• _PROVIDED MATERIAL_
=== Begin Enclosure ===
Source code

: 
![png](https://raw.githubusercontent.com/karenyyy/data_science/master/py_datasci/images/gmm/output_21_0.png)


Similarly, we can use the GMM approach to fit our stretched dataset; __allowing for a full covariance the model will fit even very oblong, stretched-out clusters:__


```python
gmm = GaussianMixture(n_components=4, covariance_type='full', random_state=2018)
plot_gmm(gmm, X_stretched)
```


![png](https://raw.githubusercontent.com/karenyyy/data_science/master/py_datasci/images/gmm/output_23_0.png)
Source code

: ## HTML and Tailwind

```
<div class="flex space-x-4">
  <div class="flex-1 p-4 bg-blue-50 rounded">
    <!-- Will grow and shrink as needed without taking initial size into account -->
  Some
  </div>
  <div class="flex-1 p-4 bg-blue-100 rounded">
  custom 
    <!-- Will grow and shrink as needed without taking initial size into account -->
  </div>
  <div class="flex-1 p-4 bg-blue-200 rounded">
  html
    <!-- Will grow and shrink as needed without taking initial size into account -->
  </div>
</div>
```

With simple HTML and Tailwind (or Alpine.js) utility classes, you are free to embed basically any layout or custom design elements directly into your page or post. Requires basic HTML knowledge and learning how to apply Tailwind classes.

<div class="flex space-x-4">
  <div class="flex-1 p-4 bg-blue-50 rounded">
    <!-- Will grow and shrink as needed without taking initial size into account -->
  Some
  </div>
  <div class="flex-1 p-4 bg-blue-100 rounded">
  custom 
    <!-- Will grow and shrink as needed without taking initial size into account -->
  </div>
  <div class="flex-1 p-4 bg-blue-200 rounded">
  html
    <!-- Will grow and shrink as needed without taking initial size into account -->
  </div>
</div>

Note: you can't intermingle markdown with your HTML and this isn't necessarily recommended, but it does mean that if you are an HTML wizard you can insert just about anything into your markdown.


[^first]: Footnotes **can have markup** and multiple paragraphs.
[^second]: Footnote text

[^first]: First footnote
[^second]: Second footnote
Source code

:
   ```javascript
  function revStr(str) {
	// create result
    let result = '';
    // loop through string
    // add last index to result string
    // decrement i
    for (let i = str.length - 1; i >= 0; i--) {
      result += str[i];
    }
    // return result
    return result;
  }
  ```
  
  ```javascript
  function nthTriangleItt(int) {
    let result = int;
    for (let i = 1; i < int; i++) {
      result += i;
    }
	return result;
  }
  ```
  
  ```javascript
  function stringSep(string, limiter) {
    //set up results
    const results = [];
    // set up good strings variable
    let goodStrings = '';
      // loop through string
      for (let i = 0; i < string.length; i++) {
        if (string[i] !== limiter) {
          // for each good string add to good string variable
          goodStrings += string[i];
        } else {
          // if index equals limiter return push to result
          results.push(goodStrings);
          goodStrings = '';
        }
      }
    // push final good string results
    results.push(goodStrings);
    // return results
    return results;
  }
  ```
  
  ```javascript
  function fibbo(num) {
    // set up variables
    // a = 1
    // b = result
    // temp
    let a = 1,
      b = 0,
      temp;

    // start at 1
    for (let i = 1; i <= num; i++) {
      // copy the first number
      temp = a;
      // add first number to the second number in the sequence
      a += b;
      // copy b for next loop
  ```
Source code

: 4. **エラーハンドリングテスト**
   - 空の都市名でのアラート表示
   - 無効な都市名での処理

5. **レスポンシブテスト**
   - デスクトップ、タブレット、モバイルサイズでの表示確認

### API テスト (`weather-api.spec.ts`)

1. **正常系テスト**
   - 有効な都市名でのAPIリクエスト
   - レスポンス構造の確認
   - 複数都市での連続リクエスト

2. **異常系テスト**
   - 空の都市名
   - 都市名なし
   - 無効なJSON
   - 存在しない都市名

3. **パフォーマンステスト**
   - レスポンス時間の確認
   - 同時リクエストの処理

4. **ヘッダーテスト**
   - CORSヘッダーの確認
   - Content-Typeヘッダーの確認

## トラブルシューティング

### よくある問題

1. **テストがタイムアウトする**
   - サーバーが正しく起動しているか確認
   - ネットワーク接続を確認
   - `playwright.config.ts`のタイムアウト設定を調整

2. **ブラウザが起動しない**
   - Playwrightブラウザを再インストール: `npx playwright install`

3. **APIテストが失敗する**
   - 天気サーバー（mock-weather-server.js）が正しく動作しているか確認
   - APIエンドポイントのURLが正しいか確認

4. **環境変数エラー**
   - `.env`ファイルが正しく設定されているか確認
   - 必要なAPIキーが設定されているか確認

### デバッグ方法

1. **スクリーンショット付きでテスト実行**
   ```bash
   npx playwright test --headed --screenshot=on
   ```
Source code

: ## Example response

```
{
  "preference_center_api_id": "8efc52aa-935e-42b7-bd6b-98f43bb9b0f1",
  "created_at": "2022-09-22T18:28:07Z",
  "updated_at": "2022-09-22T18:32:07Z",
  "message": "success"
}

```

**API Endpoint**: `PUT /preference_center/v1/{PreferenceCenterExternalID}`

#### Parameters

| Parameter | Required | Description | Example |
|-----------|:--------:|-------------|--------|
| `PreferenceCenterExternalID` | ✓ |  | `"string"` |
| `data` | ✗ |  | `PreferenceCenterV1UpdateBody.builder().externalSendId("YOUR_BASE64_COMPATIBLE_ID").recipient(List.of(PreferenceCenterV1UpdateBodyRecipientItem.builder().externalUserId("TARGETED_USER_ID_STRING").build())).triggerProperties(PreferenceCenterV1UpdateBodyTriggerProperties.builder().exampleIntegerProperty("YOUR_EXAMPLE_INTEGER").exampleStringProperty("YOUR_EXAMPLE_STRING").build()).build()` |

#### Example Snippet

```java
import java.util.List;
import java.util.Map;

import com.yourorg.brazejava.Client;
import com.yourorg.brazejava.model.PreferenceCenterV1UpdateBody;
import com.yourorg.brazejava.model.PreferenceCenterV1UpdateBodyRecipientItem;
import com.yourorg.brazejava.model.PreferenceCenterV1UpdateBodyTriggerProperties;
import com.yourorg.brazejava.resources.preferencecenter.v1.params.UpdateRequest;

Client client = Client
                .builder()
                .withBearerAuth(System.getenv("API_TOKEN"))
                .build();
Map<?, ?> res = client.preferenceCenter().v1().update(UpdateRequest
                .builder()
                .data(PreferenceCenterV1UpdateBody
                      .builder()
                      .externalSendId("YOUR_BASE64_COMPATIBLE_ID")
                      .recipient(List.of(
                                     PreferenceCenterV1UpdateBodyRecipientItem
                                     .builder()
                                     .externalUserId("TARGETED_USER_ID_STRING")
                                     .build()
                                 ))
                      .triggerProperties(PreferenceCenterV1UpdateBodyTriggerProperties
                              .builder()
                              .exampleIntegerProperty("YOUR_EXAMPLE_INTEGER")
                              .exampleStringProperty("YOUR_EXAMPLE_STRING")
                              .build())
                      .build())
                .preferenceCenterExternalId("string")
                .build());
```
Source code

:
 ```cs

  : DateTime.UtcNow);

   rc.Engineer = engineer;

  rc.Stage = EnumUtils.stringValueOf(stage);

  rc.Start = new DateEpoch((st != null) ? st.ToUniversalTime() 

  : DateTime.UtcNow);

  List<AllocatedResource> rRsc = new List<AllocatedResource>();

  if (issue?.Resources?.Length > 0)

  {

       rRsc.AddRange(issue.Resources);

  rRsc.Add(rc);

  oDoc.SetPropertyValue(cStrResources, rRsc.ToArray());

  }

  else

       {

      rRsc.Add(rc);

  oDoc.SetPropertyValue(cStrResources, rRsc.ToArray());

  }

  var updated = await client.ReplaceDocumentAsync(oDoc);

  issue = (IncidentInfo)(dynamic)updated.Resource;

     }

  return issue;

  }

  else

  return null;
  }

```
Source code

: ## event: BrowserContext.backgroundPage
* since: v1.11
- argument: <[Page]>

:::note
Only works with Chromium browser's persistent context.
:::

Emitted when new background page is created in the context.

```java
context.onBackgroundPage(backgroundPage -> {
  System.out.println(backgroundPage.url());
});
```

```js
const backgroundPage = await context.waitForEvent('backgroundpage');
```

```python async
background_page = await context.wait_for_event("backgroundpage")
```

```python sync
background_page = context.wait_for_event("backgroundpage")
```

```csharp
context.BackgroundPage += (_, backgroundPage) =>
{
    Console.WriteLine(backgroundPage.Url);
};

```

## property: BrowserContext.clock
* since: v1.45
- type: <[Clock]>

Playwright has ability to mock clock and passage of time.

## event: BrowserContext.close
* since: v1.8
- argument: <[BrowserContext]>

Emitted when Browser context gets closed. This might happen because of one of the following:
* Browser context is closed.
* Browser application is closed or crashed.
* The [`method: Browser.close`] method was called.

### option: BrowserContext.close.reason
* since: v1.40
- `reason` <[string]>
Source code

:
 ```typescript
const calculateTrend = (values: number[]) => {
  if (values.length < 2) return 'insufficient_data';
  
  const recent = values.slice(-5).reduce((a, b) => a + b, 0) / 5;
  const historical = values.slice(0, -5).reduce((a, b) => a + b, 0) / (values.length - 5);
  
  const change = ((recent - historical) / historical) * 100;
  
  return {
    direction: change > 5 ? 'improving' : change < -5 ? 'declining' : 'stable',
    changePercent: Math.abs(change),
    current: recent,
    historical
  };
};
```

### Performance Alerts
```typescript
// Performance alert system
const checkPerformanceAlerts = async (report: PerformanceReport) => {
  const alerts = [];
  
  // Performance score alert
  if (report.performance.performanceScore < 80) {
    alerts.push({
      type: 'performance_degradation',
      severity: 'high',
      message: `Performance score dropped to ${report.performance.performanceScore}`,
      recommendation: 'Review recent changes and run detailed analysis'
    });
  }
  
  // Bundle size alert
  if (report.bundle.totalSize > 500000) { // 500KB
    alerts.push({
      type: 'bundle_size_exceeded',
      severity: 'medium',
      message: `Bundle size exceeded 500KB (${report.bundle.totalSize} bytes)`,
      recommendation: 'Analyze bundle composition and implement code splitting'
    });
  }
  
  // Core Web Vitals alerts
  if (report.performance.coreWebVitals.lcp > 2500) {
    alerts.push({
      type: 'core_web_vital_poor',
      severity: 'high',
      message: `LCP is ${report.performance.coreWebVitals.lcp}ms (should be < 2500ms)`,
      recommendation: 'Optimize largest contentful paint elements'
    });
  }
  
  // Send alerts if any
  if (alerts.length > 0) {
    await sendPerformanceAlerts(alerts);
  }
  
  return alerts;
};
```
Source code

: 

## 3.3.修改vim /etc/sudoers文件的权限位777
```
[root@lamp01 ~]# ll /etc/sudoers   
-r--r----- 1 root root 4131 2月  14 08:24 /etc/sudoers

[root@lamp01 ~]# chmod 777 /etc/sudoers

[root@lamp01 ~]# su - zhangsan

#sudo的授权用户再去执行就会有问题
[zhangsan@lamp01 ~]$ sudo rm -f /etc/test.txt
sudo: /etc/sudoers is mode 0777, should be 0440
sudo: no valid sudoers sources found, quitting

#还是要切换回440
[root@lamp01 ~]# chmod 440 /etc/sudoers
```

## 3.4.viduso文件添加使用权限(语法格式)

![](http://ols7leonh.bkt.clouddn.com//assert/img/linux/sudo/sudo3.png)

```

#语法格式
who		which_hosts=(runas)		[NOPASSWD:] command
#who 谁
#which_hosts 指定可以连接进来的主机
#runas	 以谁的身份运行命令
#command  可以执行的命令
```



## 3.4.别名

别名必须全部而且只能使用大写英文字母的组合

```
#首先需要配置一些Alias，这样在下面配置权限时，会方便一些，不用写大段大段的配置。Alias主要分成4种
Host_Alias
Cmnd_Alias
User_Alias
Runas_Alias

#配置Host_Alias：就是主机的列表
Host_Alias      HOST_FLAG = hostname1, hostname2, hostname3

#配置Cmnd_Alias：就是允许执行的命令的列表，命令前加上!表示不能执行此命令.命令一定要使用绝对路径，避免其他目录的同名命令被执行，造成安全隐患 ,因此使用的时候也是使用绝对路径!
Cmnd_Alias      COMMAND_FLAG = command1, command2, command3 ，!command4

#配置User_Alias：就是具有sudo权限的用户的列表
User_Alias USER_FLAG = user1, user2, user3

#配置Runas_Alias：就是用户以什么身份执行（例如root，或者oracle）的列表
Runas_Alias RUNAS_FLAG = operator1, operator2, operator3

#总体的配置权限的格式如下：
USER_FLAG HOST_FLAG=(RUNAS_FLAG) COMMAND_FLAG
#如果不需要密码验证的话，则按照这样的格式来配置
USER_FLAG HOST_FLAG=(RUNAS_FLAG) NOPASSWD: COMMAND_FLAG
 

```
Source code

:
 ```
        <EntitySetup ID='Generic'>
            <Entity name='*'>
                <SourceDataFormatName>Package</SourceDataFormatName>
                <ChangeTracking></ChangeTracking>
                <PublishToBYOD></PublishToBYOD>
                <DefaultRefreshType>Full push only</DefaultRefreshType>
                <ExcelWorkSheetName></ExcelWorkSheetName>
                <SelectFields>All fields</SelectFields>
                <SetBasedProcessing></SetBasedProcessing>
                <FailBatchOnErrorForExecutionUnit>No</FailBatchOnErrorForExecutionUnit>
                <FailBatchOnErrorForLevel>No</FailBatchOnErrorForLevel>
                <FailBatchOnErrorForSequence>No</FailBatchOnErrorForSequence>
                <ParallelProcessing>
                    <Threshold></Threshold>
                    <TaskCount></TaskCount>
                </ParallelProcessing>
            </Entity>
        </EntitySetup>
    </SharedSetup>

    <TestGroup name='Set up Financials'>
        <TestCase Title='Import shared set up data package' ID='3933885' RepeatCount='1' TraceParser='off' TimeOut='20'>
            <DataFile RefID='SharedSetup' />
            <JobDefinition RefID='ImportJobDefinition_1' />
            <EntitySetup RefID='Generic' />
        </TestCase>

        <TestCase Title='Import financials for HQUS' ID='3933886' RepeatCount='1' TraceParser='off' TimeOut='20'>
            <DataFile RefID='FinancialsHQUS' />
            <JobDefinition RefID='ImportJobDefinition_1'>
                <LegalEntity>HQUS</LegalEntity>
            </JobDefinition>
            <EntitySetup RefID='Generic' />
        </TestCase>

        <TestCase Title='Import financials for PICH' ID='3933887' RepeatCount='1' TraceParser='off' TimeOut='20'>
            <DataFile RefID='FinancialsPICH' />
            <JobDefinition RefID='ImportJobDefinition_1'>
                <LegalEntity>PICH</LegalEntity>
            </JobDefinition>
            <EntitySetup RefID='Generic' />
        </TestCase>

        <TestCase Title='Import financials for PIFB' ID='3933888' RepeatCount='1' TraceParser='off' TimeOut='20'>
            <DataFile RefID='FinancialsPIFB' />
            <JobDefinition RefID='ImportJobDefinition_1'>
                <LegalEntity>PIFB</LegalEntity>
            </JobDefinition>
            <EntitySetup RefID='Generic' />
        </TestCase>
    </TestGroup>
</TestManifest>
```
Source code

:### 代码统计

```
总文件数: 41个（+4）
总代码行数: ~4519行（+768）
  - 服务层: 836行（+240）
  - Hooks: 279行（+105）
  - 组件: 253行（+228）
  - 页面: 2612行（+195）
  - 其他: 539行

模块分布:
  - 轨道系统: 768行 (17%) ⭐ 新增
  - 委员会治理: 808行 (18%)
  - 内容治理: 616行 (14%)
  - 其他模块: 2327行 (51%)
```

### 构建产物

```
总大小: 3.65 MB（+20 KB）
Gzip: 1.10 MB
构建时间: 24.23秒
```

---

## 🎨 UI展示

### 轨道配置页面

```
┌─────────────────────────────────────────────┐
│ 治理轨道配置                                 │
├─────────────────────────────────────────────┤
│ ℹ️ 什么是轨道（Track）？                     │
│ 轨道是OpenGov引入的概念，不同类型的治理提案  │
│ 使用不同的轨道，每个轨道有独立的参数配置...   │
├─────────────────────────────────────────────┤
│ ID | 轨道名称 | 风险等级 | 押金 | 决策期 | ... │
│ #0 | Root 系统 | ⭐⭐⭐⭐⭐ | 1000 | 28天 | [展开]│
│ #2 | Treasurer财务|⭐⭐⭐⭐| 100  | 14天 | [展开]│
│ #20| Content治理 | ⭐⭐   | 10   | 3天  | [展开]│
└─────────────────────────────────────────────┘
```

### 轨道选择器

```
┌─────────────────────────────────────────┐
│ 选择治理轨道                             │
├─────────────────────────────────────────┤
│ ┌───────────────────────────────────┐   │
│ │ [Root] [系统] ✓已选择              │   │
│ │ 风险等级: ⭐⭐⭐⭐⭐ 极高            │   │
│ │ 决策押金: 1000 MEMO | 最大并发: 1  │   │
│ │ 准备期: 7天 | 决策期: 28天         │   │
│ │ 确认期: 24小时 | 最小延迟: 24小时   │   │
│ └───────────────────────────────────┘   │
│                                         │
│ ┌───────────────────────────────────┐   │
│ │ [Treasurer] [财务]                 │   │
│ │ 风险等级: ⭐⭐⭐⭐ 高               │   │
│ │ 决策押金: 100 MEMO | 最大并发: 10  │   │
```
=== End Enclosure ===
• _ACTIVITY_
Copy out each line of the listing that holds the string "Emitted".

• _COMPLETED EXERCISE_
Emitted when new background page is created in the context.
Emitted when Browser context gets closed. This might happen because of one of the following:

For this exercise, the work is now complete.